I have a question regarding the power series representation of the function $$\ \frac x3 \ln(1+x^2).$$
I got the answer $$\sum_{n=1}^\infty \frac{(-1)^{n+1}{x^{2n+1}}}{3n} $$ by using the Maclaurin series expansion for $\ln(1+x)=\sum_{n=1}^\infty \frac{(-1)^{n+1}{x^{n}}}{n}$ and replacing $x$ with $x^2$ and multiplying the series with $\frac{x}{3}$.
However, my teacher got the answer $$\frac 23\sum_{n=1}^\infty \frac{(-1)^{n+1}{x^{2n+3}}}{2n+1}. $$
My teacher mentioned differentiation and integration, as one of the first steps in his method was taking $\ln(1+x^2)$ and representing it as $\int \frac{2x dx}{1+x^2}.$ He then represented the original function as $\frac x3 \int \frac{2x dx}{1+x^2}.$ However, after this I could not follow the rest of the procedures.
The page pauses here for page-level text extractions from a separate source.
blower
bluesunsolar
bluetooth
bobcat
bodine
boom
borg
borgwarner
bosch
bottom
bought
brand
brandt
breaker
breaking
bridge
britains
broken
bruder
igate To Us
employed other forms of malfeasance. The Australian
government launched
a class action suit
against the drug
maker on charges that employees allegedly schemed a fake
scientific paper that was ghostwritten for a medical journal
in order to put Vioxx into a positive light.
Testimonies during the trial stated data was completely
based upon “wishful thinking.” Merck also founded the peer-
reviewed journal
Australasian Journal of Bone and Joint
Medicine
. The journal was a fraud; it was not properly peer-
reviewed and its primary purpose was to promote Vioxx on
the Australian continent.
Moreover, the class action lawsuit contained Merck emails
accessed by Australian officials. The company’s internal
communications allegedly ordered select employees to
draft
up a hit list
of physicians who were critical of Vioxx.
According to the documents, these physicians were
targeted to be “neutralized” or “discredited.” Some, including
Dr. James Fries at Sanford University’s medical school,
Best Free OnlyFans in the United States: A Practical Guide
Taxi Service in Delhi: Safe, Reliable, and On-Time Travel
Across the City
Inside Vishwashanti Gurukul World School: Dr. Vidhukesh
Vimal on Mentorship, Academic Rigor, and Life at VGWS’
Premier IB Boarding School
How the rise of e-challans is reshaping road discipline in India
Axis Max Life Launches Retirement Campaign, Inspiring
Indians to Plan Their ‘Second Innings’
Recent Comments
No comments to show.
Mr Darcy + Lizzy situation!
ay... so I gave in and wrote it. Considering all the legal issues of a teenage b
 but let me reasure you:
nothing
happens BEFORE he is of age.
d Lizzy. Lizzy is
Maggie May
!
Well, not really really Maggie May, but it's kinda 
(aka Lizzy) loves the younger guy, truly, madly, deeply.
I am completely lost as to how my teacher obtained this answer, and any help would be appreciated in explaining how one may arrive to this conclusion.
So continuing from where your teacher left off, we have $\frac{2x}3 \int\frac{xdx}{1+x^2}$. We start with the series expansion for $\frac{1}{1+y}$: $$ \frac1{1+y} = \sum_{n=0}^\infty (-1)^ny^n$$ We substitute $y = x^2$: $$ \frac1{1+x^2} = \sum_{n=0}^\infty (-1)^nx^{2n}$$ We multiply by $x$: $$ \frac x{1+x^2} = \sum_{n=0}^\infty (-1)^nx^{2n+1}$$ And now we integrate: $$\int\frac{xdx}{1+x^2} = \sum_{n=0}^\infty \frac{(-1)^nx^{2n+2}}{2n+2} $$ Finally, we multiply by $\frac{2x}3$: $$ \frac{2x}3 \int\frac{xdx}{1+x^2} = \frac23 \sum_{n=0}^\infty \frac{(-1)^nx^{2n+3}}{2n+2}$$
I imagine this was the intended methodology, but the answer I get doesn't match your teacher's. In fact, it matches yours by making the change of index $m=n+1$:
$$\frac{2x}3 \int\frac{xdx}{1+x^2} = \frac23 \sum_{m=1}^\infty \frac{(-1)^{m-1}x^{2m+1}}{2m}= \frac13 \sum_{m=1}^\infty \frac{(-1)^{m+1}x^{2m+1}}{m}$$